• WHAT TO PRODUCE: Rewrite the records below, replacing each occurrence of "dashed" with "dotted" and leaving every other line unchanged. Omit the pictures from the output.

::::

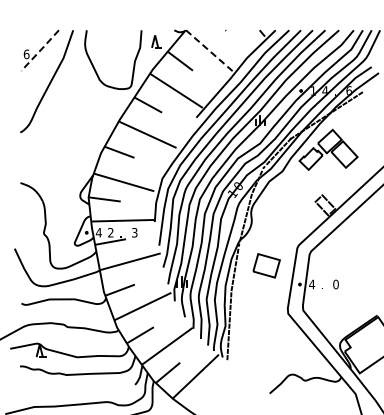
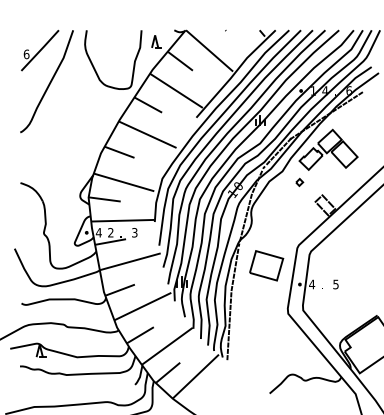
line at (40, 50): dashed -> solid
line at (209, 51): dashed -> solid
part at (299, 181): none -> present
part at (266, 265) size: 29x26 px -> 36x32 px
text at (335, 284): 0 -> 5
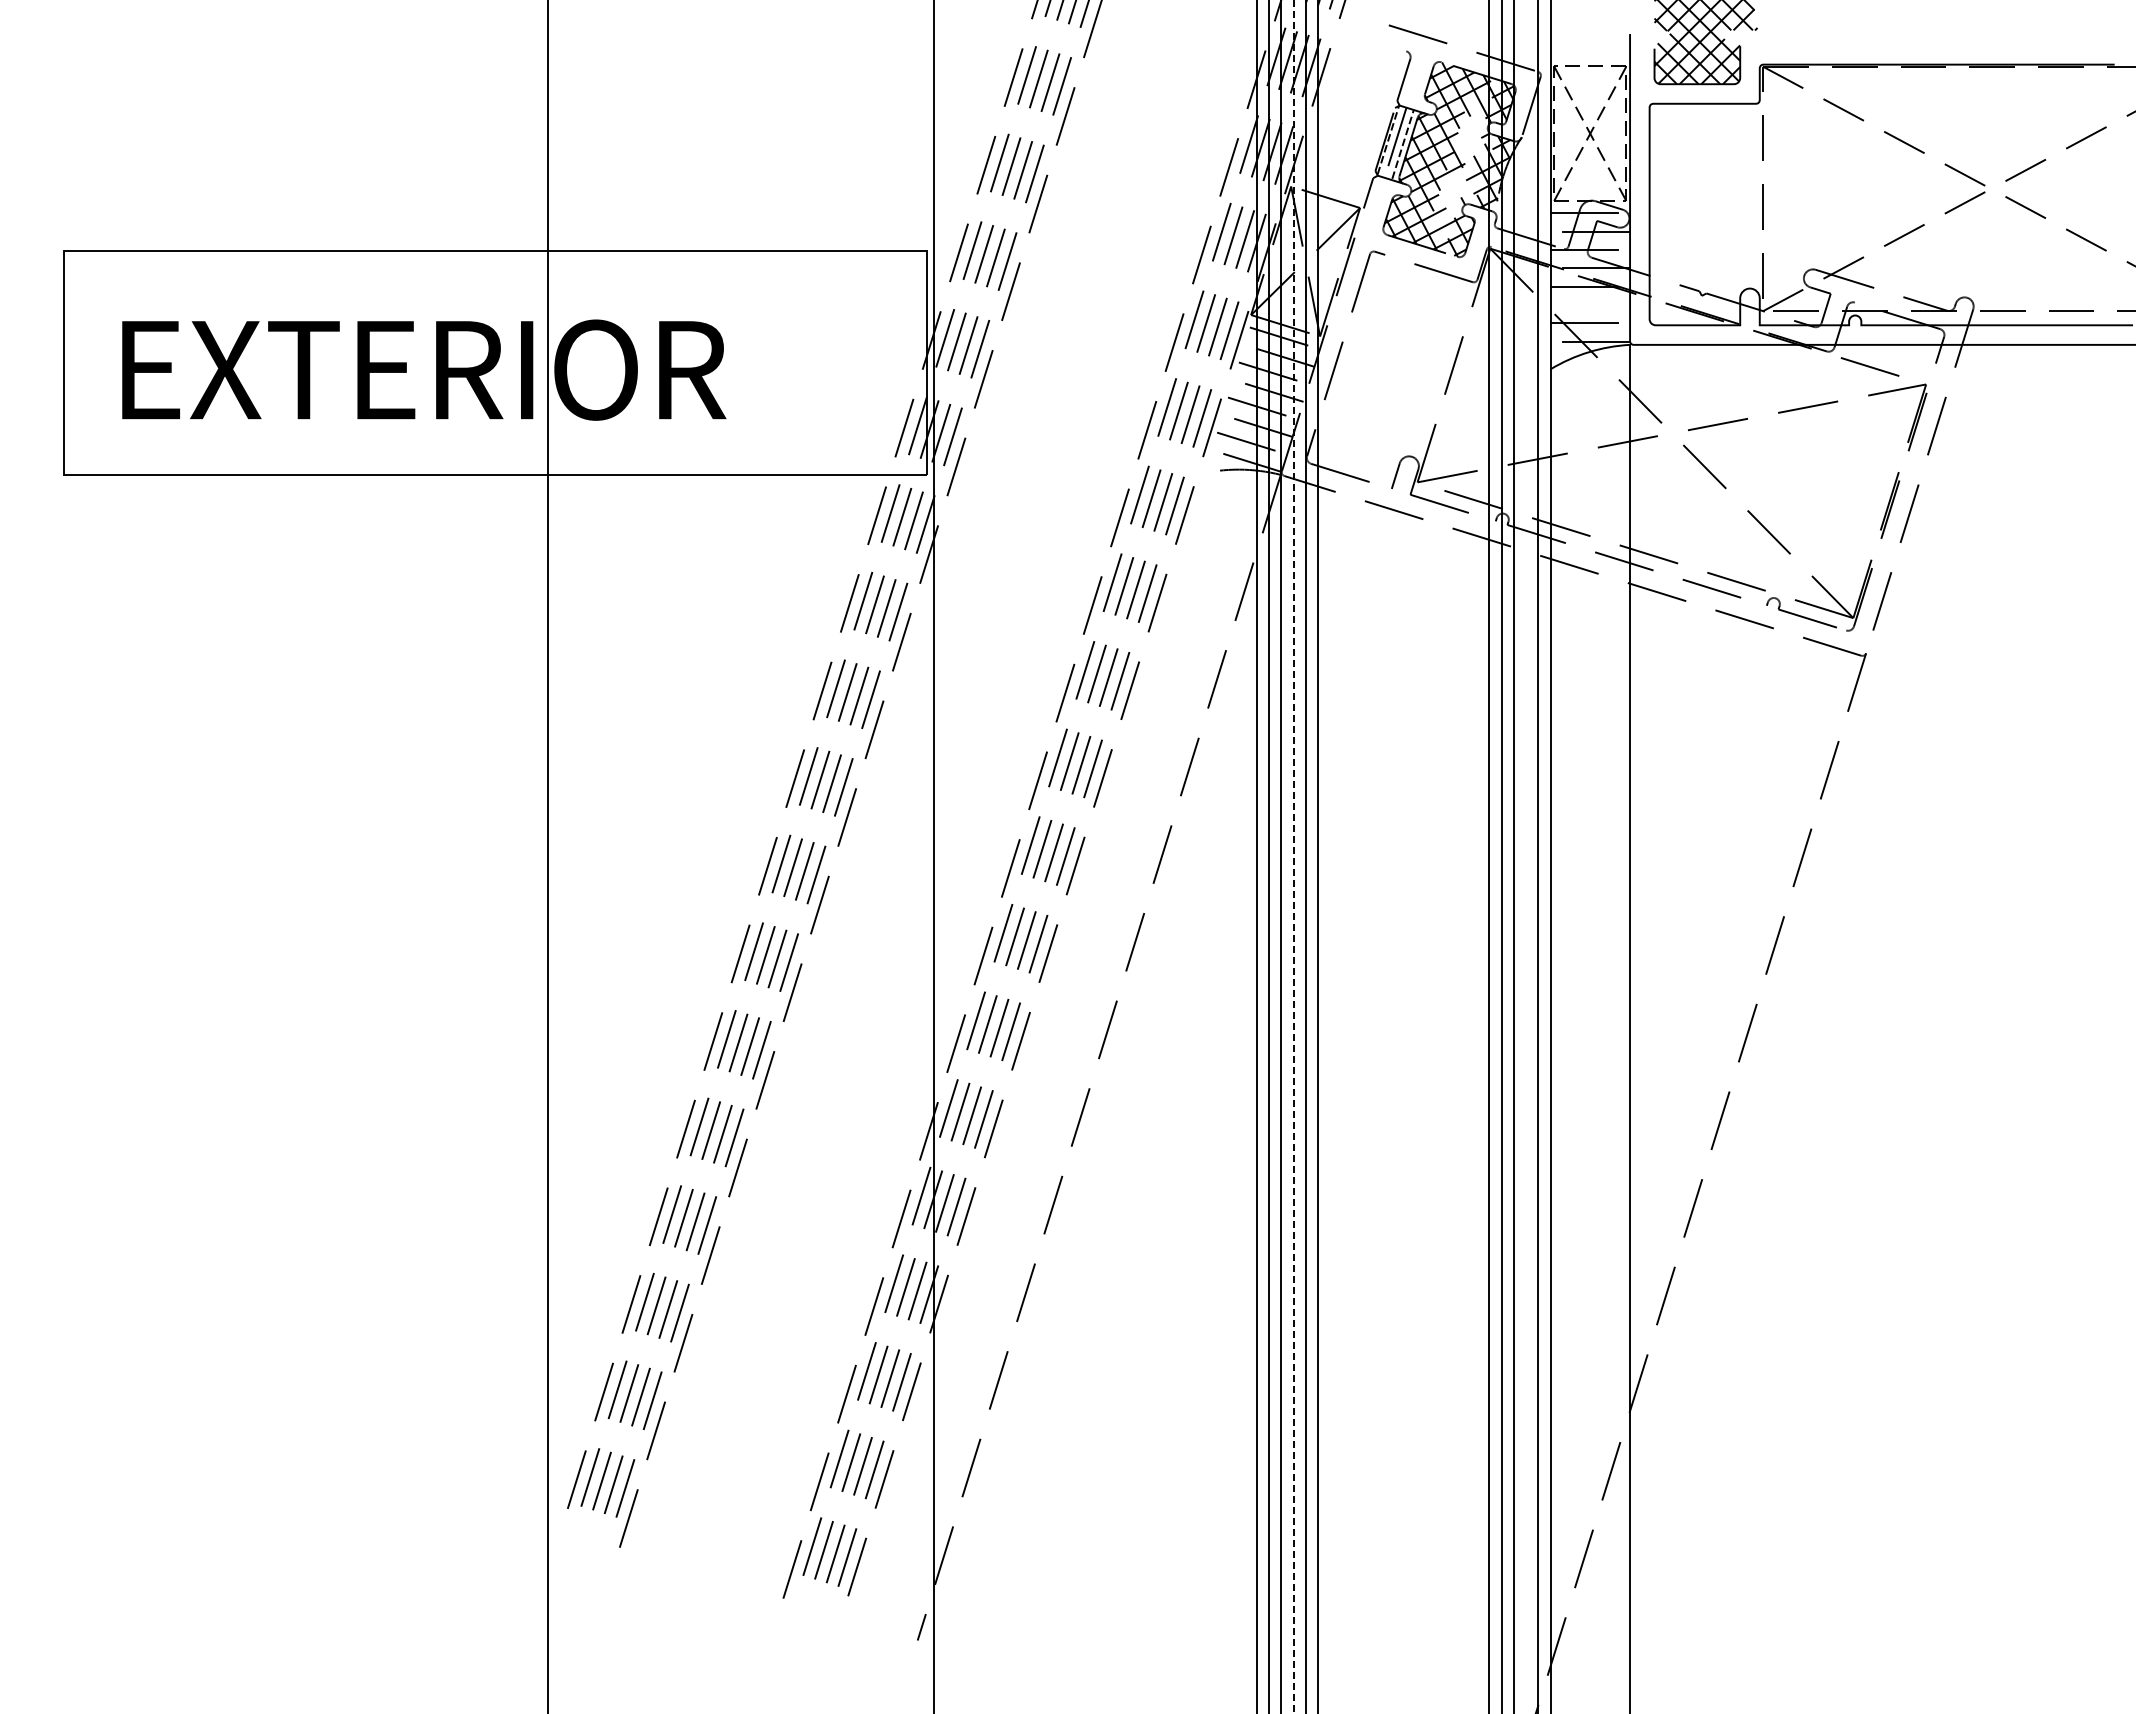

::::

• RESULT OF THE TASK:
line at (40, 50): dotted -> solid
line at (209, 51): dotted -> solid
part at (299, 181): none -> present
part at (266, 265) size: 29x26 px -> 36x32 px
text at (335, 284): 0 -> 5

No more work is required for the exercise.